▸ **SUPPLIED ENTRIES**:
***
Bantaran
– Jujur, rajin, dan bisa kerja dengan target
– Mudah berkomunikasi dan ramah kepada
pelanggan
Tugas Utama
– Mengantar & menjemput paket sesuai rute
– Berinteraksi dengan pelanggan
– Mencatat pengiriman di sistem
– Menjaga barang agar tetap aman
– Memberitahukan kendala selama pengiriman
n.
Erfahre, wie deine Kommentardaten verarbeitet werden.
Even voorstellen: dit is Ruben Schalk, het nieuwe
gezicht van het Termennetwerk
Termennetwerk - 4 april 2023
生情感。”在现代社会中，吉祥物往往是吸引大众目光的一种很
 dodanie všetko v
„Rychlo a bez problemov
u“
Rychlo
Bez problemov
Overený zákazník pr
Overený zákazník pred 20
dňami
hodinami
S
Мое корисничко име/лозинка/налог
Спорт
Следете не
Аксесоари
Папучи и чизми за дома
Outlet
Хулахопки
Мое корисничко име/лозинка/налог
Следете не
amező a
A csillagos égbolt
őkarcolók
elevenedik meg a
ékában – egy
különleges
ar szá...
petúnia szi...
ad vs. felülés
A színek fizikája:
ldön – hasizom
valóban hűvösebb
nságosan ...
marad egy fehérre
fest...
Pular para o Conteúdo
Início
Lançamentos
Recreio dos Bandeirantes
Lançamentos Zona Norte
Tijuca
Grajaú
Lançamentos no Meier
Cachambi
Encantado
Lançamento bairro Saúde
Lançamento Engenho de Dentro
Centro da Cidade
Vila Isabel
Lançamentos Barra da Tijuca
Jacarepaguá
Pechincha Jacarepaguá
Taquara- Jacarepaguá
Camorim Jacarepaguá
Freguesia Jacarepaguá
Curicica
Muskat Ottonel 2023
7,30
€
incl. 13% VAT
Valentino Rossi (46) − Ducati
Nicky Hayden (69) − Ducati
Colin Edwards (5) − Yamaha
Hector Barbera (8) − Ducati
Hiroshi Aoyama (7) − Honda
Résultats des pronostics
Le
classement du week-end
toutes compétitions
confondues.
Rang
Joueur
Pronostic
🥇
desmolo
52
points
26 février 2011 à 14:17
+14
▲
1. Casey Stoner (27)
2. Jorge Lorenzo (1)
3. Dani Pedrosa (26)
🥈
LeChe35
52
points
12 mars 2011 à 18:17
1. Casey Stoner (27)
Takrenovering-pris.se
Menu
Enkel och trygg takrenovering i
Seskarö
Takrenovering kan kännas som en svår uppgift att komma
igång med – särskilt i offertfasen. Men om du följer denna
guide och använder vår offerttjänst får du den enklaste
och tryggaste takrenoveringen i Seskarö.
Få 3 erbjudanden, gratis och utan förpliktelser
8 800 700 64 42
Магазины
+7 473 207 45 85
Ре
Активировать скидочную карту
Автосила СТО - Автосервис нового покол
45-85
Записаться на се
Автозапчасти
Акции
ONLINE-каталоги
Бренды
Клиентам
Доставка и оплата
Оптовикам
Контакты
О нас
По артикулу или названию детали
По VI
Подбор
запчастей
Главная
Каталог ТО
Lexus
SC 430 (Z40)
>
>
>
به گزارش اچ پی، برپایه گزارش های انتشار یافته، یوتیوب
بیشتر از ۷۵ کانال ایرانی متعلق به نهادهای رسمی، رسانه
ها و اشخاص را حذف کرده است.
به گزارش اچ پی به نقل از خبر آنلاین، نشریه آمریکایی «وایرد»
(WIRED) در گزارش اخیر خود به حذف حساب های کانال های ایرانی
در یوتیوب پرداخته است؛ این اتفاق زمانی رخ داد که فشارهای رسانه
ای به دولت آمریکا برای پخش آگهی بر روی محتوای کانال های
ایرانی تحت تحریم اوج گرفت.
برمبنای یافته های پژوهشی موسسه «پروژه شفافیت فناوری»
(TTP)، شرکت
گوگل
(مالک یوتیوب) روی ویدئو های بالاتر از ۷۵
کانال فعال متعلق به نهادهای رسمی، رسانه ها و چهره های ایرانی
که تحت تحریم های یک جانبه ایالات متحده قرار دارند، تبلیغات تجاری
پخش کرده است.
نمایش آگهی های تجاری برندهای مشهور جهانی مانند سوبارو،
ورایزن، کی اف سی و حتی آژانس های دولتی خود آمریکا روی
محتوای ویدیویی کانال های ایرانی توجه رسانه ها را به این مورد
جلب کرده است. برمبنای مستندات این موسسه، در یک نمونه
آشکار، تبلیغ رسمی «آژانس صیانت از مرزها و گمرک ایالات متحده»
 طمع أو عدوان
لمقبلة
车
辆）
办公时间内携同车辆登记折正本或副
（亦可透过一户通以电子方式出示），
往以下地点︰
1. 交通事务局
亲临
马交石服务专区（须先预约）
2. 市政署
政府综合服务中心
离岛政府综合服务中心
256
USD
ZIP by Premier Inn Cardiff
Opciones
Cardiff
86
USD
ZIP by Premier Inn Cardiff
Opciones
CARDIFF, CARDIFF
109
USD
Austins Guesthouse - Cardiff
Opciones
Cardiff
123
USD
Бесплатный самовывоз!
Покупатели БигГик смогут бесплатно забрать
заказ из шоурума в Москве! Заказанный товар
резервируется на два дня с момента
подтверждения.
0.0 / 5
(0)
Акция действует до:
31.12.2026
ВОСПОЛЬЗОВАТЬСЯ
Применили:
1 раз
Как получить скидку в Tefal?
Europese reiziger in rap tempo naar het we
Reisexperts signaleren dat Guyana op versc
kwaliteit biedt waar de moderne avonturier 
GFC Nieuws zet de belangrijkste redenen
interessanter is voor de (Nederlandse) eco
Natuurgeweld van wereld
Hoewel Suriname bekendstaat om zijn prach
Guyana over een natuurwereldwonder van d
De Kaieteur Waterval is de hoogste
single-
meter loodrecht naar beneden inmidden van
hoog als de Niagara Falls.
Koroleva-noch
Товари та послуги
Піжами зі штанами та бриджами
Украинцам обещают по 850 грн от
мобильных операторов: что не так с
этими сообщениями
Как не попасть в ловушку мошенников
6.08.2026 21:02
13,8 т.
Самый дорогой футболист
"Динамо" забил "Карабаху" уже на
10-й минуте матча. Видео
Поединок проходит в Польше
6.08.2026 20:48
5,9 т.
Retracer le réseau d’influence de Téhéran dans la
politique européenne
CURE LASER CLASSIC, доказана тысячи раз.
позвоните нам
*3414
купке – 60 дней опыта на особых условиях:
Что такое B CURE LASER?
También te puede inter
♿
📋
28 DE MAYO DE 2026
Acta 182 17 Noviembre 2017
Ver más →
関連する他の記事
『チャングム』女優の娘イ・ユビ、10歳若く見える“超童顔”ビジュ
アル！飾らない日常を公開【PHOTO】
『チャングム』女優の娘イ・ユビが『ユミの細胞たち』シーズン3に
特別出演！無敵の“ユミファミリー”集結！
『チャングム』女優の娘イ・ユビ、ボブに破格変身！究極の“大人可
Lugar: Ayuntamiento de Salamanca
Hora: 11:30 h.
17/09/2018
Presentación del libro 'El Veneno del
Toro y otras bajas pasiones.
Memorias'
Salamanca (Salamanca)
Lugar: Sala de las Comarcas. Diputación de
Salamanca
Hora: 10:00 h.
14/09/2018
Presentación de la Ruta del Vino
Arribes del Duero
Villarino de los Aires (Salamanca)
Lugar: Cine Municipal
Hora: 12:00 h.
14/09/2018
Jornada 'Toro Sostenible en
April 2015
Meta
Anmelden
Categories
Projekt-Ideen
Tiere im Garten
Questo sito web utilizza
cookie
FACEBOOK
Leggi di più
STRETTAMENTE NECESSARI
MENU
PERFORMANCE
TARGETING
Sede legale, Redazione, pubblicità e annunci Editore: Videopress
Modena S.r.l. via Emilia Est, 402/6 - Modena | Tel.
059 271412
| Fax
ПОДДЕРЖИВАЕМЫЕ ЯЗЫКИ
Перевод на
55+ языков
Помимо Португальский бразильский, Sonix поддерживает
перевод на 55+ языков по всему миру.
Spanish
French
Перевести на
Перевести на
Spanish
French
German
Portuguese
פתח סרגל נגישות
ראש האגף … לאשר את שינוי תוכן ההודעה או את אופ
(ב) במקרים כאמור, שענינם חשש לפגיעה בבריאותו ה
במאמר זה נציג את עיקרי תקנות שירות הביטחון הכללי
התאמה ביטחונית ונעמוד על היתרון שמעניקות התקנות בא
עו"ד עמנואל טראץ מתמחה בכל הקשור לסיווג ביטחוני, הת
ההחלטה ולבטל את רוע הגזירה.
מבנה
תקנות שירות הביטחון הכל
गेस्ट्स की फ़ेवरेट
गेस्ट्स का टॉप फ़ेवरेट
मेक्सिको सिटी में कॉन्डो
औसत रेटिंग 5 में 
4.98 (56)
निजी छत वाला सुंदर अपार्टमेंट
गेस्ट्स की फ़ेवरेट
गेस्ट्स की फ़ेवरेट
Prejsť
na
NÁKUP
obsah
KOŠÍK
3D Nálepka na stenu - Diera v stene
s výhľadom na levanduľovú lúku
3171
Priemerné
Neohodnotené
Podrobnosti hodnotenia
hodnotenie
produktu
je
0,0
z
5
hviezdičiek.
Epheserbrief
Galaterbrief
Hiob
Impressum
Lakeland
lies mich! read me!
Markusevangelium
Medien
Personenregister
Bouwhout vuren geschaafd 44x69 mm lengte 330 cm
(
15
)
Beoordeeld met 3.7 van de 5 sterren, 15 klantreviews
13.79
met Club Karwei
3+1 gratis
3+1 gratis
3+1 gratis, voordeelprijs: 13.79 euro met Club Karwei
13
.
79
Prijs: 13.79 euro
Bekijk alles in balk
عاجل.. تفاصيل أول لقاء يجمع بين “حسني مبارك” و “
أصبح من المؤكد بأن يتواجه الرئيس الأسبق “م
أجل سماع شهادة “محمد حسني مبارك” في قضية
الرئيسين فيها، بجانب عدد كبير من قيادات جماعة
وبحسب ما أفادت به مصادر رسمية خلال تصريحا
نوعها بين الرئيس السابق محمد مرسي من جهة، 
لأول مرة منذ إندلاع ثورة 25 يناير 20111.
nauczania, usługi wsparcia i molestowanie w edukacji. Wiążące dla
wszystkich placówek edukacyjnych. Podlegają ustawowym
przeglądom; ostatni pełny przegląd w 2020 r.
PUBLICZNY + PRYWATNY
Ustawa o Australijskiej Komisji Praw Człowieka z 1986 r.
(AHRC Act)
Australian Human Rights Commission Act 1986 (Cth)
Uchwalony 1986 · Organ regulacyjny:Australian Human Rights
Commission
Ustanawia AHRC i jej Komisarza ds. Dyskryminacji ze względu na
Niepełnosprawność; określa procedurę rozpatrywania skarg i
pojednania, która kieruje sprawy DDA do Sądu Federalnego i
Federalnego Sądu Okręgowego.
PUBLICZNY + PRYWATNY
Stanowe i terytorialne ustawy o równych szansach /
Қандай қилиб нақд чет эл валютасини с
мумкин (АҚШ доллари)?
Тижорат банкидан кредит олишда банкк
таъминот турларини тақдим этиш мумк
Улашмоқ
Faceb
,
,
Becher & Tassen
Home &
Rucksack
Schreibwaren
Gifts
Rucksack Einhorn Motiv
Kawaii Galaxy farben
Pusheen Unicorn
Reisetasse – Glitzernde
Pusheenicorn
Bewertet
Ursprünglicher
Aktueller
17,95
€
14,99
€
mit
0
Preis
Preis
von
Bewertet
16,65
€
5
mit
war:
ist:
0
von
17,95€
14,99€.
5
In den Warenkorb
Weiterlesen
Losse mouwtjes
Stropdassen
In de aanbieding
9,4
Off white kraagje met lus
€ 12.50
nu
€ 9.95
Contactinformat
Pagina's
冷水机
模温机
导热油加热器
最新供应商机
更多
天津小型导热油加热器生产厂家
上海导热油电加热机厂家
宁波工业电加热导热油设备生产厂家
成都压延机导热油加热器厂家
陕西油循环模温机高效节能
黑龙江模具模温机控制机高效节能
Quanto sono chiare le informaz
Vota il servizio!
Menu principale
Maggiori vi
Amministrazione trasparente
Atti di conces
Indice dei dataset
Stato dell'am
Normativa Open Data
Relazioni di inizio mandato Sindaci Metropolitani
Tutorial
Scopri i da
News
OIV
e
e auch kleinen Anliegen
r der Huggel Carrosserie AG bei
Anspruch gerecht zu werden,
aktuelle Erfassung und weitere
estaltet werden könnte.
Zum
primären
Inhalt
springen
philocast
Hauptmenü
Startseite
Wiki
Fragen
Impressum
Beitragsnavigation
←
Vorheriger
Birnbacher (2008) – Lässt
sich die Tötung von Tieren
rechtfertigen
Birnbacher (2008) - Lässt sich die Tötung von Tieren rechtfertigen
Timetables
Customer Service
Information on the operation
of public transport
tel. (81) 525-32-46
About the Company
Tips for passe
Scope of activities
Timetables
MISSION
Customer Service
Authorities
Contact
***
▸ **THE PROBLEM**:
Please copy out the lines of the records, from the first line through the line containing "Taquara- Jacarepaguá", with both ends included.

▸ **WRITTEN RESPONSE**:
Bantaran
– Jujur, rajin, dan bisa kerja dengan target
– Mudah berkomunikasi dan ramah kepada
pelanggan
Tugas Utama
– Mengantar & menjemput paket sesuai rute
– Berinteraksi dengan pelanggan
– Mencatat pengiriman di sistem
– Menjaga barang agar tetap aman
– Memberitahukan kendala selama pengiriman
n.
Erfahre, wie deine Kommentardaten verarbeitet werden.
Even voorstellen: dit is Ruben Schalk, het nieuwe
gezicht van het Termennetwerk
Termennetwerk - 4 april 2023
生情感。”在现代社会中，吉祥物往往是吸引大众目光的一种很
 dodanie všetko v
„Rychlo a bez problemov
u“
Rychlo
Bez problemov
Overený zákazník pr
Overený zákazník pred 20
dňami
hodinami
S
Мое корисничко име/лозинка/налог
Спорт
Следете не
Аксесоари
Папучи и чизми за дома
Outlet
Хулахопки
Мое корисничко име/лозинка/налог
Следете не
amező a
A csillagos égbolt
őkarcolók
elevenedik meg a
ékában – egy
különleges
ar szá...
petúnia szi...
ad vs. felülés
A színek fizikája:
ldön – hasizom
valóban hűvösebb
nságosan ...
marad egy fehérre
fest...
Pular para o Conteúdo
Início
Lançamentos
Recreio dos Bandeirantes
Lançamentos Zona Norte
Tijuca
Grajaú
Lançamentos no Meier
Cachambi
Encantado
Lançamento bairro Saúde
Lançamento Engenho de Dentro
Centro da Cidade
Vila Isabel
Lançamentos Barra da Tijuca
Jacarepaguá
Pechincha Jacarepaguá
Taquara- Jacarepaguá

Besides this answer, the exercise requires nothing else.